Sobre a brecha no texto da conferência que poderia incluir a
energia nuclear entre as fontes renováveis, FHC disse que a posição
do Brasil é "cautelosa", e a discussão, complexa, porque não está
claro "até que ponto o efeito pode
ser negativo ou não".
FHC tentou justificar os problemas do Brasil dentro do G-77
(grupo dos países pobres), que
não deu apoio, por exemplo, à
meta de energia: "O Brasil é como
um adolescente que está quase
chegando à idade madura e não
fica confortável com a roupa que
usa", disse.
Acrescentou que o país às vezes
se sente mais adequado no G-77 e,
às vezes, no G-8, pois "está em fase de expansão". Para não deixar
dúvidas, porém, o presidente
FHC disse que o "âmbito natural
de atuação é o G-77".
Ontem, ele também se encontrou com Nelson Mandela, o líder
internacional da luta contra o racismo, no lançamento do Congresso Mundial de Parques, em 2003. Declarou-se amigo pessoal de Mandela e classificou-o como
"um ícone de todos nós".
Acordo com Alemanha
FHC também se encontrou com o chanceler alemão, Gerhard Schröder, e outros chefes de Estado ou personalidades presentes à Rio +10. Conforme a Folha antecipou, porém, não foi assinado ontem o badalado projeto Brasil-Alemanha para a produção de 100 mil carros a álcool.
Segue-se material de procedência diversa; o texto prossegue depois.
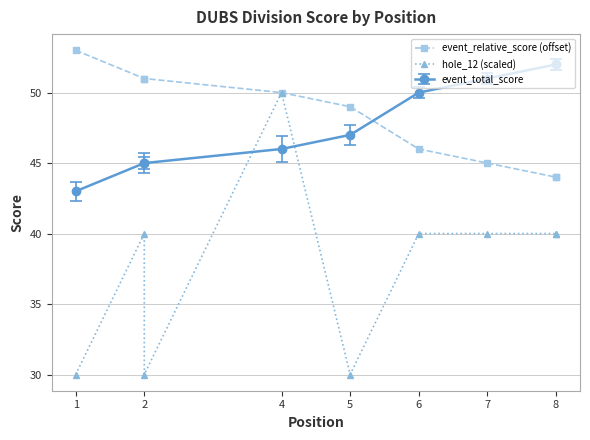

Which category has the highest value in the event_relative_score (offset) series?

1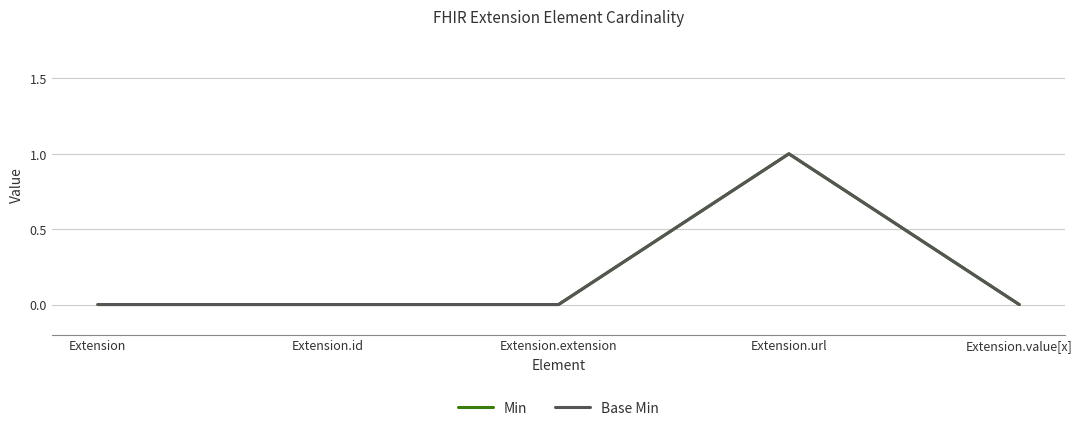

At how many categories does at least one series exceed 0?

1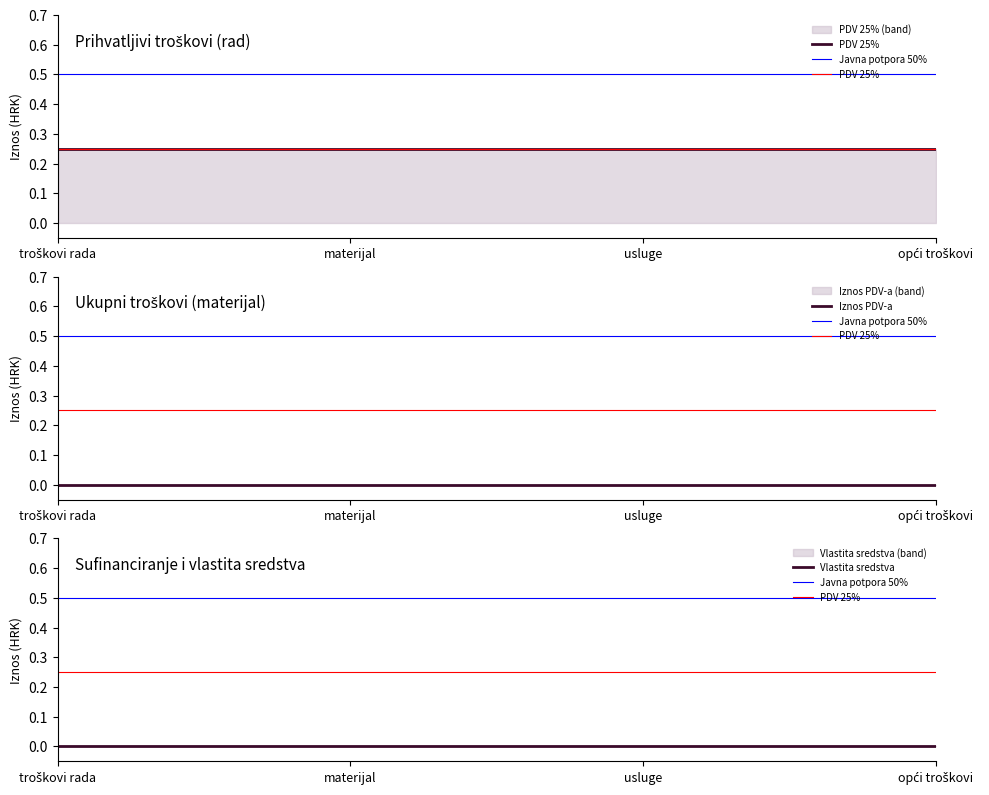

How many distinct data groups are displayed?

6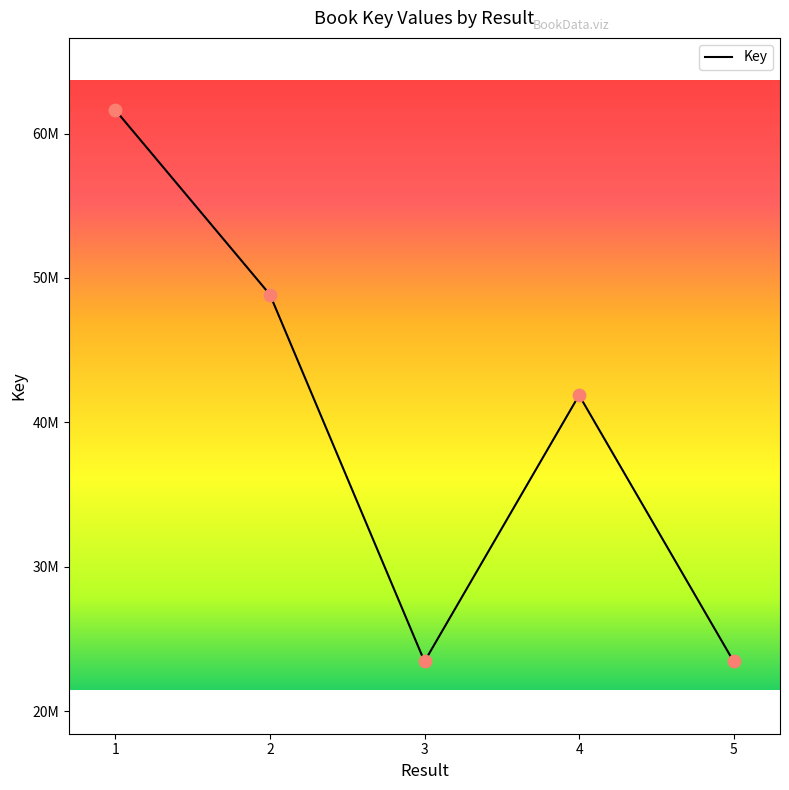

What is the ratio of the value at 2 to the value at 3?

2.1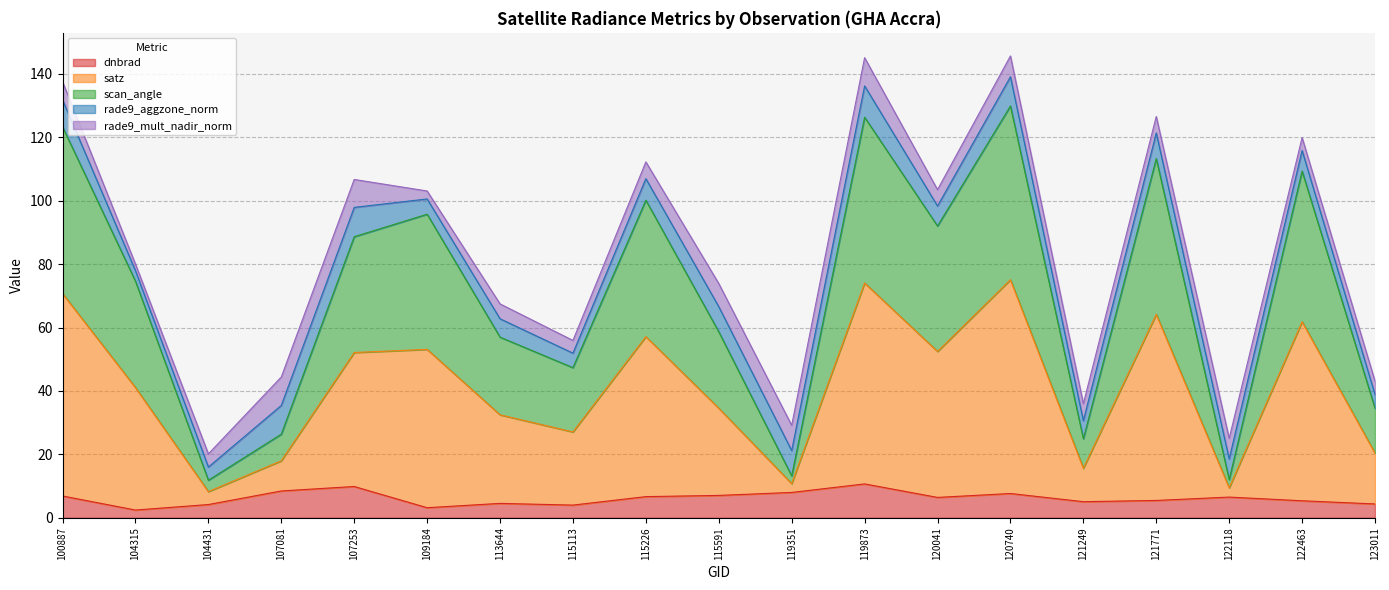

What is the total value across all series at 121771?

126.6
Esse programa tem apoio do filho do presidente, Paulo Henrique Cardoso, que é vice-presidente de uma entidade
empresarial e participa da conferência em Johannesburgo.
No lugar da assinatura, os dois países divulgaram uma declaração conjunta tortuosa, dizendo que "identificaram" a produção desses carros "como um projeto
potencialmente importante sob o Mecanismo de Desenvolvimento Limpo de Kyoto". As modalidades ainda estão em estudo.